CEO pens hundreds of thank you notes to staff and still has lunch in the break room—which ‘always, for whatever reason, amazes new employees’

(SeaPRwire) –   In a time of AI avatars and digital saturation, a simple handwritten note might feel like a relic of the past. Actually, many Gen Zers can’t even read cursive.

But for First Watch CEO Chris Tomasso, traditional notes of gratitude are a ritual.

The head of the breakfast and lunch chain (which generates over $1 billion in annual revenue) sets aside time each month to handwrite congratulations to cooks and dishwashers marking major milestones—like 10, 20, or even 30 years with the company. With more than 15,000 employees, Tomasso has written over 500 notes—and believes this small gesture has an outsized impact.

“I just love people that pick their lane, they love it, and they don’t want to do anything else,” Tomasso told . “They want to be the best dishwasher they can, and so I want to thank and reward loyalty, longevity, [and] the contributions that they make to the company.”

First Watch CEO Chris Tomasso writes handwritten notes monthly to employees hitting major milestones (Courtesy of First Watch).

Tomasso traces his approach back to an early career moment. At 26, he received a handwritten thank-you note from his Hard Rock Café CEO—a letter he still keeps today. When Tomasso became CEO himself in 2018, he decided to carry forward that same people-first philosophy.

“I tried to minimize the [CEO] title as best I can when I’m interacting with people,” Tomasso said. “I eat lunch in the break room with everybody, which always, for whatever reason, blows new employees away—that I just sit down next to them and bring my lunch and have lunch with them. I think it’s a shame that there’s that feeling.”

This simple act reflects a broader leadership lesson: connection matters.

“Our job is to create an environment where our employees are happy and feel appreciated and they take care of the rest,” Tomasso added on LinkedIn. “And they do it better than anyone.”

The Power of a Thank-You Note

While technology has made the world faster and seemingly less personal, slowing down to send a handwritten thank-you note is a practice countless business leaders say still can’t be beat.

Geoffroy van Raemdonck, CEO of Neiman Marcus, has long embraced this gesture. Before the pandemic, he sent three to five handwritten thank-you notes daily. With the shift to remote and hybrid work, he now supplements these notes with texts, emails, and quick phone calls—but the sentiment remains unchanged.

“I was taught by great mentors of the power of sending a thank-you note,” van Raemdonck told in 2023. “It’s really important for me—the moment of ‘thank you’—because I know what it is to receive a thank-you, to be acknowledged.”

Mike Wirth, chairman and CEO of Chevron, also takes time to send “old-school, on paper” messages of appreciation to employees across the global energy giant.

“I think back to when I was early in my career, and if a CEO had sent me a letter and actually knew what I was doing, it would have been a really big deal for me,” Wirth said on the How Leaders Lead podcast with host David Novak. “And so I try to remember what it was like to be in the jobs that I’m visiting and that I had those jobs myself one time. And I want to make sure that people know that I appreciate them.”

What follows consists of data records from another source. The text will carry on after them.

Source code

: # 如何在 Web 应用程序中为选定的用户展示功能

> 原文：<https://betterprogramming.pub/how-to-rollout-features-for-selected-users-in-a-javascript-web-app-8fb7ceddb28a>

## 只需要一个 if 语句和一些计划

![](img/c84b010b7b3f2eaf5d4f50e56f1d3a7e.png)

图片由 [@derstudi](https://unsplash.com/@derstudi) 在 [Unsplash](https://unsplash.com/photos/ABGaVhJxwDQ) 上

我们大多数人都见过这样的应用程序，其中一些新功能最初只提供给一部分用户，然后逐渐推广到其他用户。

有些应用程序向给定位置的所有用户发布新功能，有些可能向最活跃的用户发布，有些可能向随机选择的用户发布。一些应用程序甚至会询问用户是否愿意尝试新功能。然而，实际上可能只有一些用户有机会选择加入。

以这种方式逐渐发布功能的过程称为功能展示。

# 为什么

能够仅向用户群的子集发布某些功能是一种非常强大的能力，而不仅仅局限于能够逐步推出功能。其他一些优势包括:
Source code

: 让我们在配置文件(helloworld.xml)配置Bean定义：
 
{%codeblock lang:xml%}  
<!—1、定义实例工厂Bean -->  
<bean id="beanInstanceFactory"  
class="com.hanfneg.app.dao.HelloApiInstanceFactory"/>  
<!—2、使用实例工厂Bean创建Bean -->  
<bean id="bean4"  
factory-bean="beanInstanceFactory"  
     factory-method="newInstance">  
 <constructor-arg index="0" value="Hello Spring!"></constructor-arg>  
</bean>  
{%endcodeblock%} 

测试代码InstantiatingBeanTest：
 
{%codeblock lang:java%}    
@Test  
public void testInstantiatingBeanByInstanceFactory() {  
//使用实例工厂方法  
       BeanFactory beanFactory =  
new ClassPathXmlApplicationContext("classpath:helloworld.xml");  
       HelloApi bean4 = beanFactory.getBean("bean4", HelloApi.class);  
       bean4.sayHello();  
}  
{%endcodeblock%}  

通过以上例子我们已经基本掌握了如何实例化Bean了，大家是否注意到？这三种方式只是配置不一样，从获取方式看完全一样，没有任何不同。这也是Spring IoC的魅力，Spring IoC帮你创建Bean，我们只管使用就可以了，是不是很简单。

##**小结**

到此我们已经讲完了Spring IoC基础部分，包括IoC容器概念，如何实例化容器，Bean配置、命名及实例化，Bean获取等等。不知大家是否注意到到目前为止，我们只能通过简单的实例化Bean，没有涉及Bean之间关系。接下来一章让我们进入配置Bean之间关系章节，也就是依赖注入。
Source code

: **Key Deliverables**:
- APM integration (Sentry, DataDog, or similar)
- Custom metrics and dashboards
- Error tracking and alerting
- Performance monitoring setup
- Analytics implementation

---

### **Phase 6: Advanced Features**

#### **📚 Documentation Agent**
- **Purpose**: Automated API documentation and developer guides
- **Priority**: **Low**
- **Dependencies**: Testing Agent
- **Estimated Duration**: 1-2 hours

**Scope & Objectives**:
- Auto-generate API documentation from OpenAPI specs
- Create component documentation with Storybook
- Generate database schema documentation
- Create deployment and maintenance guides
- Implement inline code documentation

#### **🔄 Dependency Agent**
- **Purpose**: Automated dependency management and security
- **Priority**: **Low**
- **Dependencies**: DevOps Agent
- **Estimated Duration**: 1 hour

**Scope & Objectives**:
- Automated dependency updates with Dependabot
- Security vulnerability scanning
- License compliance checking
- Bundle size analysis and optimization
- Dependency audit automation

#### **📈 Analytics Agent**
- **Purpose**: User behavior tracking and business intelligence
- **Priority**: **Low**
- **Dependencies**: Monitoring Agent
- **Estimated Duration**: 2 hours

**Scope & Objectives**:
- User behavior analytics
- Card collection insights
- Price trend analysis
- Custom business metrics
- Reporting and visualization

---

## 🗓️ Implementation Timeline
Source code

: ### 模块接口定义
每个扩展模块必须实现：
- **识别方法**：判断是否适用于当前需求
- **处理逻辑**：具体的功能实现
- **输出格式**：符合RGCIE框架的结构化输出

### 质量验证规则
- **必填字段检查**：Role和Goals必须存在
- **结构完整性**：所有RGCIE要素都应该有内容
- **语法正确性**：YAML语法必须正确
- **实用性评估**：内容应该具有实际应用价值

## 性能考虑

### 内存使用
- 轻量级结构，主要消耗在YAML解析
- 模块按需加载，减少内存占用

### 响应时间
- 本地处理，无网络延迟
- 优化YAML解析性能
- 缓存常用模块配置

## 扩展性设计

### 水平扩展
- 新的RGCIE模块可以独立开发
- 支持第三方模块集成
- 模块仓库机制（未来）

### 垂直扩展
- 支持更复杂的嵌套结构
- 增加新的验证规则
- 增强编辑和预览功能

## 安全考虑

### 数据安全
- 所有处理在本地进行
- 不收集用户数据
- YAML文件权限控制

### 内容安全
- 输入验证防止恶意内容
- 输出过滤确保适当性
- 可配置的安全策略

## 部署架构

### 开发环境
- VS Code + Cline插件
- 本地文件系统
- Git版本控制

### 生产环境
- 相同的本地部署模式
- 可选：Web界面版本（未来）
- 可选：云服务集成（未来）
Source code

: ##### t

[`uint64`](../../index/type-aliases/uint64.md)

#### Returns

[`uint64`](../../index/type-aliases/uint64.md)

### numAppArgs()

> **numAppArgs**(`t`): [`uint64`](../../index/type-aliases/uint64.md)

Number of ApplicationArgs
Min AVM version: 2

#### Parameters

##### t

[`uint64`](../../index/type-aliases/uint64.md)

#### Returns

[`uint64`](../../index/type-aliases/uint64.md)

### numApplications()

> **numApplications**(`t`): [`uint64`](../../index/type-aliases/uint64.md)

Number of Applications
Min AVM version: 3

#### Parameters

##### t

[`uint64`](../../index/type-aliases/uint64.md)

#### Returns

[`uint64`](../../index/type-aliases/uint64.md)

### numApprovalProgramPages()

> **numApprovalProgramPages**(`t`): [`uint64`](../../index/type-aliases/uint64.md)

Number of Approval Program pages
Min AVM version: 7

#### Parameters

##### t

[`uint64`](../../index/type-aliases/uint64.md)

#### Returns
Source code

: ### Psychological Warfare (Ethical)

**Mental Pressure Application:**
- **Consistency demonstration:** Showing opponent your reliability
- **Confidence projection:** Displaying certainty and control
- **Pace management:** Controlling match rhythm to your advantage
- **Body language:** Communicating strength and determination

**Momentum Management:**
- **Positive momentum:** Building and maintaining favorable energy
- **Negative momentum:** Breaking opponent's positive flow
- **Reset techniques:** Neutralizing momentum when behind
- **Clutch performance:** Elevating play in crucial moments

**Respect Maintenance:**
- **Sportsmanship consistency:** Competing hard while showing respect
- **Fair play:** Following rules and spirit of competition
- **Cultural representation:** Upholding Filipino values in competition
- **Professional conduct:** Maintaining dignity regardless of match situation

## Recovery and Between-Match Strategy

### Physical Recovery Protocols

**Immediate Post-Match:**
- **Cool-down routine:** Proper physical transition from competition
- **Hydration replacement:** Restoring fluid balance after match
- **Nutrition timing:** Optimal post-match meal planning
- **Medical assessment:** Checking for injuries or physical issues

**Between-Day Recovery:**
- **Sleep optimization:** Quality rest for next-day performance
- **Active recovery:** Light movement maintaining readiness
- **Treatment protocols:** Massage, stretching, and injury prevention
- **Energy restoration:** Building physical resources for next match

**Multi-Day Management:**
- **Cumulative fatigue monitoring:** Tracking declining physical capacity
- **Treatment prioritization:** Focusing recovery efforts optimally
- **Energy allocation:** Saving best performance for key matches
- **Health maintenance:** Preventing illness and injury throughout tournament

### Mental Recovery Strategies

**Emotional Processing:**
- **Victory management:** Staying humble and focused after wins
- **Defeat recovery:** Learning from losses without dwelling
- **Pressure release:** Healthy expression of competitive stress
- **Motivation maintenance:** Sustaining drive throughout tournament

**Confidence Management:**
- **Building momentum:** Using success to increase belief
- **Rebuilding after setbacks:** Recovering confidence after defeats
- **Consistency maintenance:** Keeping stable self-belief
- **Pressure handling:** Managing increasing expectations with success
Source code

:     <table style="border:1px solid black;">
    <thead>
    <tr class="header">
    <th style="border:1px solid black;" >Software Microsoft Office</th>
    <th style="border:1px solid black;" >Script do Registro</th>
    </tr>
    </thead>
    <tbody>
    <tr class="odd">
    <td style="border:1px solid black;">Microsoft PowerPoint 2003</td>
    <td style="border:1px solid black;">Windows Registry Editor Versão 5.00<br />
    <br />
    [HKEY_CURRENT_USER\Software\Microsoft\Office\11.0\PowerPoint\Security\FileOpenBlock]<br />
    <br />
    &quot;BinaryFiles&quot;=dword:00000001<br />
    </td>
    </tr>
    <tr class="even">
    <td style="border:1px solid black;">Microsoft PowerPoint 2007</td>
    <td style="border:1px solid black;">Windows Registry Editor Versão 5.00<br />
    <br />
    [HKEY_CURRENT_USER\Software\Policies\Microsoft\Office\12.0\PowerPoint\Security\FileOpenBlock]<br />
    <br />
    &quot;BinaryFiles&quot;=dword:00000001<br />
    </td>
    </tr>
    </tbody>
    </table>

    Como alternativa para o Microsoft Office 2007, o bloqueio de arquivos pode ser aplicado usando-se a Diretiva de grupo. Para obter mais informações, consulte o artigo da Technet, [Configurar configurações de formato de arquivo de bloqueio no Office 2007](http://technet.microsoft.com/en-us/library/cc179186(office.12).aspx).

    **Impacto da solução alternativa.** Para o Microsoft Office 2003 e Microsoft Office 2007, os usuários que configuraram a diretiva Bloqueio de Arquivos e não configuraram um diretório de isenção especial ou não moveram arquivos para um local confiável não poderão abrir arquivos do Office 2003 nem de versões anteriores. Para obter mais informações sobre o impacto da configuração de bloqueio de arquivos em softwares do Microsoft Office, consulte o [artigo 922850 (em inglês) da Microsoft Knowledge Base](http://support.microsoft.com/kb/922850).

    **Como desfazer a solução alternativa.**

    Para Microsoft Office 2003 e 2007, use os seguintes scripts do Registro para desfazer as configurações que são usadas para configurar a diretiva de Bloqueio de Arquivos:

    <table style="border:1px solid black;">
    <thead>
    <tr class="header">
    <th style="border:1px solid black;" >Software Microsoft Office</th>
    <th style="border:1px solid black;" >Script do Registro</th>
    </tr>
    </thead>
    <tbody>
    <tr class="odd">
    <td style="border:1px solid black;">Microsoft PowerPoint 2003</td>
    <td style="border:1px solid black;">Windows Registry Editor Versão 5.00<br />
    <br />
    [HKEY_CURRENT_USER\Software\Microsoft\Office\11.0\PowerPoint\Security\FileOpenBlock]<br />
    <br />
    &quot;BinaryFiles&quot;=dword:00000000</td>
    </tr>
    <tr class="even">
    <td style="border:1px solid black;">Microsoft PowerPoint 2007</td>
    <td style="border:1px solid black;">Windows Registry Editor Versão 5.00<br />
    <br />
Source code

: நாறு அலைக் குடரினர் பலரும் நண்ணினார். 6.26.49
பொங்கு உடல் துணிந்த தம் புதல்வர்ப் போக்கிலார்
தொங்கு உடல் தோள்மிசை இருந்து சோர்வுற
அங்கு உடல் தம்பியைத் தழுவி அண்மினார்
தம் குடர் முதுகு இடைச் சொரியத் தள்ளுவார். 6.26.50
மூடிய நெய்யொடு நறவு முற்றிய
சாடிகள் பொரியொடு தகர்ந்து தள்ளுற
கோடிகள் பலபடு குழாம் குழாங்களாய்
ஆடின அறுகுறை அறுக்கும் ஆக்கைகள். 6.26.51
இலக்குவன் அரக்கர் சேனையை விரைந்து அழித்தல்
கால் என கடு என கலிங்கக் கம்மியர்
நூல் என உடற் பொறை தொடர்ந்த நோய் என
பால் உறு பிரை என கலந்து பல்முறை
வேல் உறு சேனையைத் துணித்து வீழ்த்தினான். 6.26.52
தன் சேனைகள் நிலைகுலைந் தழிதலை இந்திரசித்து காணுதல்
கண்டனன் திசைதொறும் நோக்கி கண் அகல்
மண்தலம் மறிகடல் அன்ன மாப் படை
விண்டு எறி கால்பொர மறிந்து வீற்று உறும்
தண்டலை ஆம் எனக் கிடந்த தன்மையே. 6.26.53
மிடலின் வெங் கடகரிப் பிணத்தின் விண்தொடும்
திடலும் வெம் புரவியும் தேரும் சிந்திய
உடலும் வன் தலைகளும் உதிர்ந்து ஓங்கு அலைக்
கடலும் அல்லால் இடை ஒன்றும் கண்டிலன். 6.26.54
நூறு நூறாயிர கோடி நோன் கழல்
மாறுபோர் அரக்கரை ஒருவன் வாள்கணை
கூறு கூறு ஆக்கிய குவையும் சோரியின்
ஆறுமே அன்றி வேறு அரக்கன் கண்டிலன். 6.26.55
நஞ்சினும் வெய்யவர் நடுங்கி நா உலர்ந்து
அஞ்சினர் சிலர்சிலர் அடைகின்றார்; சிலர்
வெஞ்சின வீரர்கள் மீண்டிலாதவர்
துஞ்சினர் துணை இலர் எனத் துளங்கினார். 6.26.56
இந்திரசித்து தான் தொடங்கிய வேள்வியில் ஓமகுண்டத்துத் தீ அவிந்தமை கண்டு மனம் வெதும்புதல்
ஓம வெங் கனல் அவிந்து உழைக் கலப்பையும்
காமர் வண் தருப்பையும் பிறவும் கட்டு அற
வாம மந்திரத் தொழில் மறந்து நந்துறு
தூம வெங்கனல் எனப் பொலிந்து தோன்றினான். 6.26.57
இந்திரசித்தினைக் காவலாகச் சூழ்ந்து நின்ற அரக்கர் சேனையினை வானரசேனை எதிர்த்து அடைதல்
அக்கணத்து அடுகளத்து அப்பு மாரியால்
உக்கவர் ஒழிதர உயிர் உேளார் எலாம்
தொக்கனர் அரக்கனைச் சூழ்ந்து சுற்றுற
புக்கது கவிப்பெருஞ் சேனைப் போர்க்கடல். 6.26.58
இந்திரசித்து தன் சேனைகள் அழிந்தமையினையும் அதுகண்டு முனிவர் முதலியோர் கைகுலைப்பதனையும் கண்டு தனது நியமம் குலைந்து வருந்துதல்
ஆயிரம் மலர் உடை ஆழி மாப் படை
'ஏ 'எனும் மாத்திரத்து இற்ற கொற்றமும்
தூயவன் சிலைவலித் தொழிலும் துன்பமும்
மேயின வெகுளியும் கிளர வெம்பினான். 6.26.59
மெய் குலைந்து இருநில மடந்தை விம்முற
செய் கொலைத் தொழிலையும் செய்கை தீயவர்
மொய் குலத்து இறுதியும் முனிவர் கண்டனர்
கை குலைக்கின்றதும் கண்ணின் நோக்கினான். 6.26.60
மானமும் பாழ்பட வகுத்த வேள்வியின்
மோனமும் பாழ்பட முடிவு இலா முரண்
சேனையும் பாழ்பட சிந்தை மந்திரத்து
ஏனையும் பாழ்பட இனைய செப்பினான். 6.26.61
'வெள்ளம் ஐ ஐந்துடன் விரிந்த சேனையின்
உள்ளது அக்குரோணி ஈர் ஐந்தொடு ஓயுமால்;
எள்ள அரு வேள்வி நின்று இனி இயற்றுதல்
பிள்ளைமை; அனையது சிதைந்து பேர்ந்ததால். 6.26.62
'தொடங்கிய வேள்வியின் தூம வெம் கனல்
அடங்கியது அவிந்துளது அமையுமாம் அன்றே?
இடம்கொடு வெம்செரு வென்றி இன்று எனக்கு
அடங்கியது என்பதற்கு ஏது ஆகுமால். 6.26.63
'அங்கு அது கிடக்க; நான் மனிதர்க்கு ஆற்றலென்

The art of putting pen to paper isn’t lost on younger leaders either. OpenAI CEO Sam Altman, for example, often steps away from screens when problem-solving.

“I think of writing as externalized thinking. I still, if I have a very hard problem, or if I feel a little bit confused about something, have not found anything better to do than to sit down and make myself write it out,” the 41-year-old said on the How I Write podcast.

“I’m a big believer of, I take a bunch of notes, and then I clearly rip them out so I can look at multiple pages at the same time, and I can crumple them up and throw them on the floor when I’m done.”

Ultimately, as AI continues to reshape global communication, putting pen to paper may keep proving that connection can outlast convenience.